Idon't know what really happened, and I've decided that it's not worth asking these questions. You can't treat a saint as you would an ordinary human. When I think of the saints, what comes to mind are the "replicants" in Ridley Scott's 1982 science fiction classic Blade Runner, androids of advanced strength and intelligence whom their creator describes as "more human than human."
This is the phrase that always comes to my mind when I think of the saints. Unlike the Christ, they are not divine, though divinity may pass through them. They may be miraculous, but even so they remain fully, stubbornly mortal. But while they participate in a common humanity, they lie at the very limit of that humanity— they have pushed what it means to be human to the breaking point, and then beyond. They have taken their own humanity and shattered it.

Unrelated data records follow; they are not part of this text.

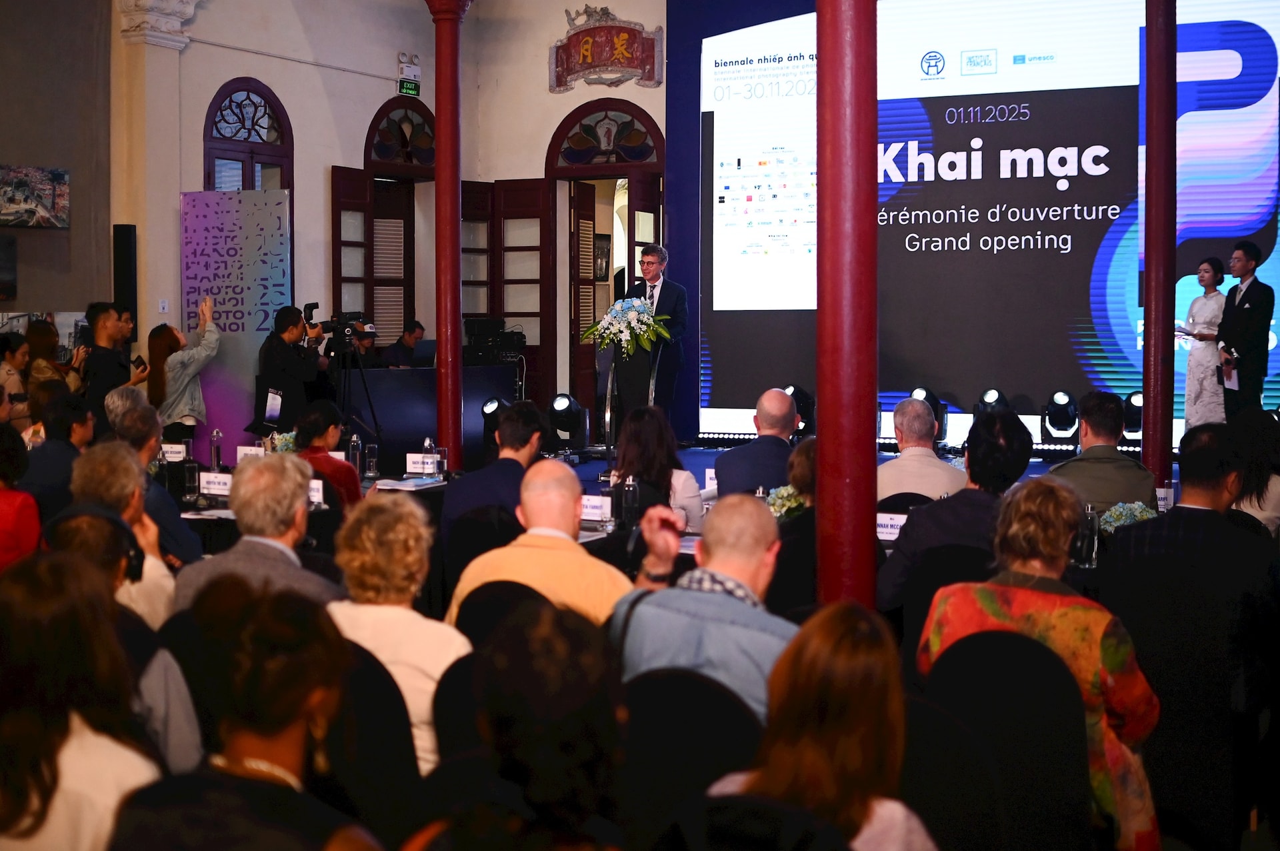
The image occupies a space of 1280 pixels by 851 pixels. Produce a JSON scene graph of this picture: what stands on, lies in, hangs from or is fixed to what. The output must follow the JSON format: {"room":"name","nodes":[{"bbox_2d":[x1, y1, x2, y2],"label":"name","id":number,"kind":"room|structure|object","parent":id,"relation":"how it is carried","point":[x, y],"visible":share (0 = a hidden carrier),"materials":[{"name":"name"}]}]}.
{"room":"event hall","nodes":[
{"label":"event hall","id":0,"kind":"room"},
{"bbox_2d":[0,418,42,570],"label":"person","id":1,"kind":"object","parent":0,"point":[6,507],"visible":0.63},
{"bbox_2d":[0,0,113,334],"label":"left wall","id":2,"kind":"structure","parent":0,"point":[29,232],"materials":[{"name":"paint"}]},
{"bbox_2d":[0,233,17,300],"label":"picture","id":3,"kind":"object","parent":2,"relation":"attached to","point":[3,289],"visible":0.98,"materials":[{"name":"black"}]},
{"bbox_2d":[0,164,69,228],"label":"picture","id":4,"kind":"object","parent":2,"relation":"attached to","point":[49,187],"visible":0.99},
{"bbox_2d":[20,389,94,510],"label":"man","id":5,"kind":"object","parent":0,"point":[51,443],"visible":0.57},
{"bbox_2d":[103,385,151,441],"label":"person","id":6,"kind":"object","parent":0,"point":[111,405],"visible":0.31},
{"bbox_2d":[160,443,185,462],"label":"name card","id":7,"kind":"object","parent":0,"point":[179,455],"visible":0.89,"materials":[{"name":"white paper"}]},
{"bbox_2d":[235,444,265,463],"label":"name card","id":8,"kind":"object","parent":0,"point":[239,455],"visible":0.71,"materials":[{"name":"white paper"}]},
{"bbox_2d":[174,451,341,609],"label":"man","id":9,"kind":"object","parent":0,"point":[304,495],"visible":0.5},
{"bbox_2d":[270,430,298,454],"label":"flower arrangement","id":10,"kind":"object","parent":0,"point":[287,440],"visible":0.44,"materials":[{"name":"white plant"}]},
{"bbox_2d":[292,400,363,507],"label":"woman","id":11,"kind":"object","parent":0,"point":[327,411],"visible":0.51},
{"bbox_2d":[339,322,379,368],"label":"person","id":12,"kind":"object","parent":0,"point":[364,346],"visible":0.35},
{"bbox_2d":[112,0,669,454],"label":"back wall","id":13,"kind":"structure","parent":0,"point":[562,105],"materials":[{"name":"paint"}]},
{"bbox_2d":[112,223,137,342],"label":"loudspeaker","id":14,"kind":"object","parent":13,"relation":"attached to","point":[129,232],"visible":0.79,"materials":[{"name":"black"}]},
{"bbox_2d":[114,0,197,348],"label":"pilaster","id":15,"kind":"structure","parent":13,"relation":"attached to","point":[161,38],"materials":[{"name":"beige paint"}]},
{"bbox_2d":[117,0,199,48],"label":"capital","id":16,"kind":"structure","parent":13,"relation":"attached to","point":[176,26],"materials":[{"name":"white stone"}]},
{"bbox_2d":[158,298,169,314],"label":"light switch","id":17,"kind":"object","parent":13,"relation":"attached to","point":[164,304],"visible":0.98,"materials":[{"name":"white"}]},
{"bbox_2d":[202,78,293,191],"label":"arched window","id":18,"kind":"structure","parent":13,"relation":"in","point":[211,133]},
{"bbox_2d":[332,96,429,346],"label":"arched door","id":19,"kind":"structure","parent":13,"relation":"in","point":[369,145],"materials":[{"name":"brown wood"}]},
{"bbox_2d":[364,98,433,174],"label":"arched window","id":20,"kind":"structure","parent":13,"relation":"in","point":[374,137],"materials":[{"name":"multicoloured glass"}]},
{"bbox_2d":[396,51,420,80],"label":"emergency light","id":21,"kind":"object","parent":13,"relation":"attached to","point":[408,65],"visible":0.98,"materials":[{"name":"white plastic"}]},
{"bbox_2d":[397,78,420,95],"label":"exit sign","id":22,"kind":"object","parent":13,"relation":"attached to","point":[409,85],"visible":0.97,"materials":[{"name":"green plastic"}]},
{"bbox_2d":[462,177,554,397],"label":"wooden door","id":23,"kind":"structure","parent":13,"relation":"in","point":[529,205],"materials":[{"name":"brown wood"}]},
{"bbox_2d":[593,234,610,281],"label":"picture frame","id":24,"kind":"object","parent":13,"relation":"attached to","point":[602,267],"visible":0.72,"materials":[{"name":"black"}]},
{"bbox_2d":[546,100,662,424],"label":"door","id":25,"kind":"object","parent":13,"relation":"in","point":[572,172],"visible":0.63,"materials":[{"name":"brown wood"}]},
{"bbox_2d":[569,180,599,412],"label":"wooden door","id":26,"kind":"structure","parent":25,"relation":"in","point":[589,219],"materials":[{"name":"brown wood"}]},
{"bbox_2d":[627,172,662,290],"label":"door","id":27,"kind":"structure","parent":25,"relation":"in","point":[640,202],"materials":[{"name":"brown wood"}]},
{"bbox_2d":[548,7,665,91],"label":"wall plaque","id":28,"kind":"object","parent":13,"relation":"attached to","point":[622,53],"visible":0.99,"materials":[{"name":"red"}]},
{"bbox_2d":[378,320,426,368],"label":"man","id":29,"kind":"object","parent":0,"point":[419,326],"visible":0.6},
{"bbox_2d":[580,494,611,522],"label":"name card","id":30,"kind":"object","parent":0,"point":[595,512],"visible":0.82,"materials":[{"name":"white paper"}]},
{"bbox_2d":[616,474,638,530],"label":"glass bottle","id":31,"kind":"object","parent":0,"point":[632,495],"visible":0.99,"materials":[{"name":"clear"}]},
{"bbox_2d":[609,404,703,532],"label":"woman","id":32,"kind":"object","parent":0,"point":[642,470],"visible":0.59},
{"bbox_2d":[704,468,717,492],"label":"name card","id":33,"kind":"object","parent":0,"point":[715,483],"visible":0.4,"materials":[{"name":"white paper"}]},
{"bbox_2d":[712,386,799,501],"label":"man","id":34,"kind":"object","parent":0,"point":[783,398],"visible":0.58},
{"bbox_2d":[766,484,804,518],"label":"flower arrangement","id":35,"kind":"object","parent":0,"point":[770,500],"visible":0.62,"materials":[{"name":"white plant"}]},
{"bbox_2d":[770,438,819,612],"label":"woman","id":36,"kind":"object","parent":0,"point":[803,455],"visible":0.33},
{"bbox_2d":[876,512,907,541],"label":"name card","id":37,"kind":"object","parent":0,"point":[885,519],"visible":0.59,"materials":[{"name":"white paper"}]},
{"bbox_2d":[877,397,964,500],"label":"man","id":38,"kind":"object","parent":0,"point":[933,460],"visible":0.55},
{"bbox_2d":[696,0,1279,444],"label":"projection screen","id":39,"kind":"object","parent":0,"point":[1101,316],"visible":0.89,"materials":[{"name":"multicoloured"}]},
{"bbox_2d":[1074,504,1100,568],"label":"glass bottle","id":40,"kind":"object","parent":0,"point":[1093,562],"visible":0.86,"materials":[{"name":"clear glass"}]},
{"bbox_2d":[1046,393,1157,510],"label":"man","id":41,"kind":"object","parent":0,"point":[1091,421],"visible":0.59},
{"bbox_2d":[1096,500,1157,532],"label":"flower arrangement","id":42,"kind":"object","parent":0,"point":[1135,507],"visible":0.52,"materials":[{"name":"white plant"}]},
{"bbox_2d":[1156,484,1174,512],"label":"name card","id":43,"kind":"object","parent":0,"point":[1161,502],"visible":0.55,"materials":[{"name":"white"}]},
{"bbox_2d":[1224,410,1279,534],"label":"woman","id":44,"kind":"object","parent":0,"point":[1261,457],"visible":0.5},
{"label":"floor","id":45,"kind":"structure","parent":0,"visible":0},
{"bbox_2d":[0,332,31,424],"label":"woman","id":46,"kind":"object","parent":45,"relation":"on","point":[11,363],"visible":0.6},
{"bbox_2d":[22,321,83,406],"label":"woman","id":47,"kind":"object","parent":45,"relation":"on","point":[41,349],"visible":0.49},
{"bbox_2d":[0,551,165,850],"label":"woman","id":48,"kind":"object","parent":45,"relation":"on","point":[31,803],"visible":0.94},
{"bbox_2d":[80,304,133,419],"label":"man","id":49,"kind":"object","parent":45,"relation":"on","point":[93,361],"visible":0.68},
{"bbox_2d":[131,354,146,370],"label":"smartphone","id":50,"kind":"object","parent":49,"relation":"in","point":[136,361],"visible":0.77,"materials":[{"name":"black"}]},
{"bbox_2d":[100,399,201,565],"label":"man","id":51,"kind":"object","parent":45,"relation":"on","point":[161,502],"visible":0.38},
{"bbox_2d":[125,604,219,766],"label":"chair","id":52,"kind":"object","parent":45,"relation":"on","point":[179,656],"visible":0.28,"materials":[{"name":"black fabric"}]},
{"bbox_2d":[63,443,179,628],"label":"man","id":53,"kind":"object","parent":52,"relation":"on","point":[164,572],"visible":0.35},
{"bbox_2d":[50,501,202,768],"label":"person","id":54,"kind":"object","parent":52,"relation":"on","point":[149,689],"visible":0.4},
{"bbox_2d":[49,502,144,581],"label":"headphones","id":55,"kind":"object","parent":54,"relation":"on","point":[136,567],"visible":0.77,"materials":[{"name":"black"}]},
{"bbox_2d":[146,297,220,440],"label":"woman","id":56,"kind":"object","parent":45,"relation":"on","point":[186,411],"visible":0.71},
{"bbox_2d":[182,190,289,456],"label":"banner","id":57,"kind":"object","parent":45,"relation":"on","point":[239,306],"visible":0.75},
{"bbox_2d":[255,306,329,430],"label":"cameraman","id":58,"kind":"object","parent":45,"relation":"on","point":[284,343],"visible":0.73,"materials":[{"name":"black"}]},
{"bbox_2d":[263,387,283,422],"label":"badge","id":59,"kind":"object","parent":58,"relation":"hanging from","point":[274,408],"visible":0.95,"materials":[{"name":"white"}]},
{"bbox_2d":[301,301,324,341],"label":"camera","id":60,"kind":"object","parent":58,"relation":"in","point":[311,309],"visible":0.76,"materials":[{"name":"black plastic"}]},
{"bbox_2d":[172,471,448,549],"label":"table","id":61,"kind":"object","parent":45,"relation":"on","point":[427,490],"visible":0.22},
{"bbox_2d":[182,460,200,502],"label":"drinking glass","id":62,"kind":"object","parent":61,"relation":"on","point":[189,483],"visible":0.99,"materials":[{"name":"clear"}]},
{"bbox_2d":[198,472,233,496],"label":"name card","id":63,"kind":"object","parent":61,"relation":"on","point":[214,483],"visible":0.93,"materials":[{"name":"white paper"}]},
{"bbox_2d":[209,428,223,472],"label":"water bottle","id":64,"kind":"object","parent":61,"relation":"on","point":[217,453],"visible":0.99,"materials":[{"name":"clear glass"}]},
{"bbox_2d":[307,478,324,507],"label":"name card","id":65,"kind":"object","parent":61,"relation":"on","point":[317,487],"visible":0.48,"materials":[{"name":"white paper"}]},
{"bbox_2d":[348,432,363,480],"label":"water bottle","id":66,"kind":"object","parent":61,"relation":"on","point":[354,443],"visible":0.98,"materials":[{"name":"clear plastic"}]},
{"bbox_2d":[364,442,379,477],"label":"drinking glass","id":67,"kind":"object","parent":61,"relation":"on","point":[374,460],"visible":0.99,"materials":[{"name":"clear glass"}]},
{"bbox_2d":[370,476,443,490],"label":"paper","id":68,"kind":"object","parent":61,"relation":"on","point":[381,483],"visible":0.97,"materials":[{"name":"white paper"}]},
{"bbox_2d":[406,452,437,474],"label":"name card","id":69,"kind":"object","parent":61,"relation":"on","point":[412,465],"visible":0.95,"materials":[{"name":"white paper"}]},
{"bbox_2d":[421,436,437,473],"label":"water bottle","id":70,"kind":"object","parent":61,"relation":"on","point":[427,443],"visible":0.87,"materials":[{"name":"clear plastic"}]},
{"bbox_2d":[332,324,383,442],"label":"tripod","id":71,"kind":"object","parent":45,"relation":"on","point":[361,371],"visible":0.7,"materials":[{"name":"black metal"}]},
{"bbox_2d":[304,302,368,338],"label":"video camera","id":72,"kind":"object","parent":71,"relation":"on","point":[347,319],"visible":0.93,"materials":[{"name":"black plastic"}]},
{"bbox_2d":[326,635,421,840],"label":"chair","id":73,"kind":"object","parent":45,"relation":"on","point":[404,735],"visible":0.45,"materials":[{"name":"black fabric"}]},
{"bbox_2d":[105,586,379,850],"label":"woman","id":74,"kind":"object","parent":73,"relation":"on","point":[239,780],"visible":0.99},
{"bbox_2d":[328,491,475,771],"label":"woman","id":75,"kind":"object","parent":73,"relation":"on","point":[457,644],"visible":0.49},
{"bbox_2d":[340,364,517,466],"label":"table","id":76,"kind":"object","parent":45,"relation":"on","point":[432,371],"visible":0.61,"materials":[{"name":"black"}]},
{"bbox_2d":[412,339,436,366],"label":"laptop","id":77,"kind":"object","parent":76,"relation":"on","point":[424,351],"visible":0.7,"materials":[{"name":"black plastic"}]},
{"bbox_2d":[463,317,526,364],"label":"equipment","id":78,"kind":"object","parent":76,"relation":"on","point":[487,326],"visible":0.85,"materials":[{"name":"black metal"}]},
{"bbox_2d":[425,0,474,467],"label":"red column","id":79,"kind":"structure","parent":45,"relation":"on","point":[457,219],"materials":[{"name":"red"}]},
{"bbox_2d":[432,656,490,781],"label":"chair","id":80,"kind":"object","parent":45,"relation":"on","point":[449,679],"visible":0.27,"materials":[{"name":"black fabric"}]},
{"bbox_2d":[409,600,629,850],"label":"woman","id":81,"kind":"object","parent":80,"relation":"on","point":[592,663],"visible":0.99},
{"bbox_2d":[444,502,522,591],"label":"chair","id":82,"kind":"object","parent":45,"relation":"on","point":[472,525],"visible":0.37,"materials":[{"name":"black fabric"}]},
{"bbox_2d":[440,402,547,541],"label":"man","id":83,"kind":"object","parent":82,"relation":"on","point":[507,428],"visible":0.66},
{"bbox_2d":[454,578,551,646],"label":"chair","id":84,"kind":"object","parent":45,"relation":"on","point":[482,601],"visible":0.25,"materials":[{"name":"black fabric"}]},
{"bbox_2d":[448,460,635,626],"label":"man","id":85,"kind":"object","parent":84,"relation":"on","point":[567,537],"visible":0.59},
{"bbox_2d":[618,666,769,844],"label":"chair","id":86,"kind":"object","parent":45,"relation":"on","point":[722,696],"visible":0.65,"materials":[{"name":"black fabric"}]},
{"bbox_2d":[608,492,799,719],"label":"man","id":87,"kind":"object","parent":86,"relation":"on","point":[757,557],"visible":0.58},
{"bbox_2d":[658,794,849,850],"label":"chair","id":88,"kind":"object","parent":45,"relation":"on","point":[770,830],"visible":0.98,"materials":[{"name":"black fabric"}]},
{"bbox_2d":[706,600,939,850],"label":"woman","id":89,"kind":"object","parent":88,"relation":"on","point":[873,803],"visible":0.94},
{"bbox_2d":[814,0,878,614],"label":"red column","id":90,"kind":"structure","parent":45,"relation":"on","point":[873,448],"materials":[{"name":"red paint"}]},
{"bbox_2d":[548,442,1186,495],"label":"stage","id":91,"kind":"object","parent":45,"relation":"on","point":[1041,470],"visible":0.16,"materials":[{"name":"blue carpet"}]},
{"bbox_2d":[480,396,508,454],"label":"stage light","id":92,"kind":"object","parent":91,"relation":"on","point":[492,403],"visible":0.63,"materials":[{"name":"black"}]},
{"bbox_2d":[548,394,589,450],"label":"stage light","id":93,"kind":"object","parent":91,"relation":"on","point":[567,415],"visible":0.97,"materials":[{"name":"black"}]},
{"bbox_2d":[598,330,667,456],"label":"podium","id":94,"kind":"object","parent":91,"relation":"on","point":[612,383],"visible":0.69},
{"bbox_2d":[580,296,674,356],"label":"flower arrangement","id":95,"kind":"object","parent":94,"relation":"on","point":[650,321],"visible":0.97,"materials":[{"name":"white plant"}]},
{"bbox_2d":[620,244,687,430],"label":"man","id":96,"kind":"object","parent":91,"relation":"on","point":[670,309],"visible":0.67},
{"bbox_2d":[784,384,815,436],"label":"stage light","id":97,"kind":"object","parent":91,"relation":"on","point":[795,393],"visible":0.74,"materials":[{"name":"black"}]},
{"bbox_2d":[908,386,945,441],"label":"stage light","id":98,"kind":"object","parent":91,"relation":"on","point":[925,395],"visible":0.56,"materials":[{"name":"black"}]},
{"bbox_2d":[974,387,1011,417],"label":"stage light","id":99,"kind":"object","parent":91,"relation":"on","point":[993,395],"visible":0.64,"materials":[{"name":"black"}]},
{"bbox_2d":[1040,389,1081,442],"label":"stage light","id":100,"kind":"object","parent":91,"relation":"on","point":[1063,398],"visible":0.97,"materials":[{"name":"black"}]},
{"bbox_2d":[1120,391,1143,442],"label":"stage light","id":101,"kind":"object","parent":91,"relation":"on","point":[1133,395],"visible":0.59,"materials":[{"name":"black"}]},
{"bbox_2d":[1180,257,1229,434],"label":"woman","id":102,"kind":"object","parent":91,"relation":"on","point":[1206,306],"visible":0.82},
{"bbox_2d":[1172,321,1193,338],"label":"paper","id":103,"kind":"object","parent":102,"relation":"in","point":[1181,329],"visible":0.57,"materials":[{"name":"white paper"}]},
{"bbox_2d":[1217,241,1273,420],"label":"man","id":104,"kind":"object","parent":91,"relation":"on","point":[1256,281],"visible":0.84},
{"bbox_2d":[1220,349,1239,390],"label":"paper","id":105,"kind":"object","parent":104,"relation":"in","point":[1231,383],"visible":0.85,"materials":[{"name":"white paper"}]},
{"bbox_2d":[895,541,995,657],"label":"chair","id":106,"kind":"object","parent":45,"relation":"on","point":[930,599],"visible":0.31,"materials":[{"name":"black fabric"}]},
{"bbox_2d":[877,406,1033,611],"label":"man","id":107,"kind":"object","parent":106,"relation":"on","point":[898,569],"visible":0.58},
{"bbox_2d":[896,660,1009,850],"label":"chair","id":108,"kind":"object","parent":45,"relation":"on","point":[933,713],"visible":0.56,"materials":[{"name":"fabric"}]},
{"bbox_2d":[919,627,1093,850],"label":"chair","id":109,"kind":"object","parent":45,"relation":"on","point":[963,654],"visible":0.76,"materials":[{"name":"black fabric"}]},
{"bbox_2d":[922,478,1161,850],"label":"woman","id":110,"kind":"object","parent":109,"relation":"on","point":[1113,661],"visible":0.52},
{"bbox_2d":[1140,0,1177,492],"label":"red column","id":111,"kind":"structure","parent":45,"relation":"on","point":[1145,450],"materials":[{"name":"red"}]},
{"bbox_2d":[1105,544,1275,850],"label":"chair","id":112,"kind":"object","parent":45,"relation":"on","point":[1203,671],"visible":0.8,"materials":[{"name":"black fabric"}]},
{"bbox_2d":[1106,422,1279,644],"label":"man","id":113,"kind":"object","parent":112,"relation":"on","point":[1173,519],"visible":0.81}
]}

As with replicants, there's something dangerous about the saints. To see someone standing on a pole for thirty-five hours is to be impressed; to think of someone standing on a pole for thirty-seven years is to question all notions of will and self, devotion and sanity. Imagine for a moment what you've done in the past thirty-seven years— the cities, countries, continents you've visited; the jobs you've held; the accomplishments you could list; the lives of your children. Then imagine the gesture that renders all of that meaningless, that replaces it with a few motions: sitting, standing, eating, shitting. Praying. We know of repressive regimes that have forced such horrors on dissidents and other prisoners, but willfully to impose that obliteration on oneself for so long seems beyond comprehension.
In Blade Runner, the replicants are dangerous because they're perfect. They are a threat because they reveal our own limitations, our own obsolescence. It's why they have a four-year lifespan built in, why they're banned from Earth and hunted by crusaders like Harrison Ford's Lieutenant Deckard. Perfection is dangerous; it terrifies ordinary humans. What Deckard learns as he hunts down these replicants is that the line between human and more-than-human is elusive and that it's impossible to know for sure on which side each of us falls.
The renegade replicants in Blade Runner become violent because they are rapidly reaching the end of their four-year life spans, and they're desperate to extend their lives in any way possible. The saints, however, desire the opposite. They don't want more life; they want more death. In a 2005 interview, the novelist Mary Gordon described her memories of the path to sainthood in the 1950s:
I remember, before we were being prepared for our first communion, we would be six or seven, we were told that we should pray for a martyr's death. So you would have these seven year olds saying, "Oh my God I better pray that . . . a Communist will say, 'Either say there is no God or we'll shoot you.' " . . . [So] when I was about nine or ten, I would put thorns in my shoes, to try to walk around, to experience the preliminaries of martyrdom, so I'd be toughened up for the real thing.
In a religion centered around a God who willingly allowed Himself to be crucified, the idea of a martyr's death has always been important. The chance to die, to be rid of one's body, all the while affirming one's faith, was nothing short of a gift. Christianity isn't unique in this, of course; Gordon's childhood memories echo those of the Japanese writer Kenzaburo O¯e, who was born in the years before World War II and underwent similar indoctrination. Called to the front of the classroom, like all Japanese schoolchildren, O¯e was asked, "What would you do if the emperor commanded you to die?" The young boy replied, knees shaking, "I would die, sir; I would cut open my belly and die."